ABB puts Wauwatosa's Innovation Park on the map

Development will make city investment secure

Jan. 15, 2013

The announcement that ABB will be building a $13.5 million facility in Innovation Park bodes well for future development of the park, and, not incidentally, goes a long way toward recovering city costs related to the site, city officials said.

And, for ABB, the planned facility provides "an opportunity for cross-pollination between the university academic side (and) ABB as a potential employer for new talent coming out of the university. It sets up a natural marriage between those interests," said ABB spokesman Ken Graber.

Innovation Park lies within a tax incremental financing district, which allows the city to capture increases in property tax to repay the money it laid out to build infrastructure.

The construction of the ABB facility, the University of Wisconsin-Milwaukee Innovation Accelerator building, and the increased value to the land within the park will produce a tax increment that will pay for the debt associated with building Discovery Parkway, and underground parking for ABB employees, over the 27-year life of the TIF district, said city Finance Director John Ruggini.

"The estimated value of those three components is $33.1 million, and the tax increment value of those three components … is going to be about $17.6 million projected over the life of the TIF," Ruggini said.

The underground parking - to be built under the ABB building - is an important element in that it will save green space, Ruggini said.

'Putting the campus on the map'

Ruggini said getting that first private occupant of the park so quickly is an important first step.

"Nothing contributes to success like success," he said.

City Development Director Paulette Enders agreed.

"From the standpoint of the first corporate development, it's a global company, a well established company, and it fits into … the vision of innovation campus," she said.

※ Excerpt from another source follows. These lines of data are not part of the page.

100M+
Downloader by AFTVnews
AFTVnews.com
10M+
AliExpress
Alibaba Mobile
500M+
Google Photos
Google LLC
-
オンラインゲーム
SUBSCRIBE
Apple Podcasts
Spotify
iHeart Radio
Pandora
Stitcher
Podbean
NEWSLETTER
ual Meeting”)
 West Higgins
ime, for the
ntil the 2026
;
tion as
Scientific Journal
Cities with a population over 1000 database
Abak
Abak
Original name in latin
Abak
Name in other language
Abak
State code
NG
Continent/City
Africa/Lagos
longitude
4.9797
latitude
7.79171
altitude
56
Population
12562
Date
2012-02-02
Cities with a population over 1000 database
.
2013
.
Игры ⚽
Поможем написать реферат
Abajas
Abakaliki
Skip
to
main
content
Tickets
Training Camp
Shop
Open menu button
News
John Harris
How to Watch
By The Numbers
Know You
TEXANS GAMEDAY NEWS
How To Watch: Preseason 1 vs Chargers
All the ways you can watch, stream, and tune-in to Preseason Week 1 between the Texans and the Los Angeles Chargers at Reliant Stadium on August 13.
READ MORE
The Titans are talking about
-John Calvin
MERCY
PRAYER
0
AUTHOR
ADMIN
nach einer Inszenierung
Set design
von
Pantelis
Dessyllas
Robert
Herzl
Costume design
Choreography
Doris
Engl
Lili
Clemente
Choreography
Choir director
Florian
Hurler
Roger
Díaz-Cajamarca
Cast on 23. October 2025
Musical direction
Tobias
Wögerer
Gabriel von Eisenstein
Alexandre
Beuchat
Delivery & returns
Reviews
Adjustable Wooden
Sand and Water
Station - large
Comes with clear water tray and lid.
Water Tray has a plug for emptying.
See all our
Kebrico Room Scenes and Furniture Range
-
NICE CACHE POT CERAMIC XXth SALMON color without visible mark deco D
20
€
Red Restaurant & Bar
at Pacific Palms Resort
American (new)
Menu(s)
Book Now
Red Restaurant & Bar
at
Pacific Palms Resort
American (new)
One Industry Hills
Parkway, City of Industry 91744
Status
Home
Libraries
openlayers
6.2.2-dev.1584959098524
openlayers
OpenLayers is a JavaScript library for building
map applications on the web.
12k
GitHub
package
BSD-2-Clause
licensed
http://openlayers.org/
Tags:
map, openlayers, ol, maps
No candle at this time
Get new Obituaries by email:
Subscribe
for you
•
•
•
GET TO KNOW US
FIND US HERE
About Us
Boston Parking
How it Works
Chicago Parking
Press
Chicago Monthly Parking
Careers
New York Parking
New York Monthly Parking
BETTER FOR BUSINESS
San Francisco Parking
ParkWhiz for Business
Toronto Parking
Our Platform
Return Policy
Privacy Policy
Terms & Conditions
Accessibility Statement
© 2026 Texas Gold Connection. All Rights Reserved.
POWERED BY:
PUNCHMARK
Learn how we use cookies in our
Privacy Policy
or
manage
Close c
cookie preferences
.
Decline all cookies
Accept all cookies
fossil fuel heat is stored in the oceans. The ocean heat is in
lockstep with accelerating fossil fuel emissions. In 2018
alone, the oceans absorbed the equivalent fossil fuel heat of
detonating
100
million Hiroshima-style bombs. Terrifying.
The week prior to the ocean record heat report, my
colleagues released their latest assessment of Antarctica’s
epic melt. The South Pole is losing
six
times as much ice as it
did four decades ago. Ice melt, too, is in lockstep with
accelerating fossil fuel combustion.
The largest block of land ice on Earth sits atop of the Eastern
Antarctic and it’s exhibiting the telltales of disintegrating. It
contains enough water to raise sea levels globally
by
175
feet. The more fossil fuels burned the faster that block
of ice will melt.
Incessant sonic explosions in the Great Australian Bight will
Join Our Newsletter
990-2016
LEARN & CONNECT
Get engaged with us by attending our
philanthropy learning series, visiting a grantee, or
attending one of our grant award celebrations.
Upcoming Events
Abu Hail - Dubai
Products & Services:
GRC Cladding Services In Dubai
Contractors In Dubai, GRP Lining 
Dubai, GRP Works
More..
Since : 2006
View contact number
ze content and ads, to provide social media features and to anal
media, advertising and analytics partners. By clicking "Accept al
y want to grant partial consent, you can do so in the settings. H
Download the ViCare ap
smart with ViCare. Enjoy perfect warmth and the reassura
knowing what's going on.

Enders has been known to say that development is a slow process, but she said, "sometimes it's not slow, right? I would say it was quick. In the development world it would be looked at as a relatively fast-paced project."

ABB's arrival, she said, "absolutely does put the campus on the map."

The UWM Real Estate Foundation owns the park, and its president, David Gilbert, said it says a lot that ABB, a power and automation technologies company, would choose the park.

"They don't do this on a whim, they do extensive research," he said. "They have worldwide experience in terms of best practices, and then they chose us. … It's a well-thought-out initiative by a global corporation that says this is really something makes a lot of sense for their business."

Gilbert called the university's initial commitment to Innovation Park "a calculated risk."

"We know this model works, we know where it's worked well, and we've tried to follow best practices in other organizations around the country that have been successful, including the Centennial Campus (in North Carolina)," which happens to be the location of another ABB facility, Gilbert noted.

"We knew the concept was a valid one," he said. "We didn't have tenants lined up and we didn't have land, and we didn't have zoning, and all the other things, but, you know, one step at a time, we're getting there."

Increasing demand

Graber said demand for ABB products has driven growth at ABB's manufacturing site at 16250 W. Glendale Drive in New Berlin. To accommodate the growth, non-manufacturing functions, such as sales, marketing and product management, were moved to a temporary site, and those people, together with others at a leased site in New Berlin, will make up the 350 that will move to Innovation Park, Graber said.

The products that are made in New Berlin include electric-vehicle fast-charging stations, which can charge an electric car in 15 or 20 minutes, and medium voltage motor drives, which Graber called "the intellectual brains that accelerate and de-accelerate a motor." These are used in commercial engines, such as those that run heating, ventilation and air conditioning systems or industrial processing motors.

"We make thousands and thousands of these for shipment," he said.

Graber said engineering talent, such as produced by area universities, is in demand. Electrical and mechanical engineers are "kind of what you call the base gold to this operation."

At the same time, with sales growing, assembly and operational personnel will be added at the New Berlin facility to support increased capacity.

Graber said he couldn't predict how many new jobs may be created.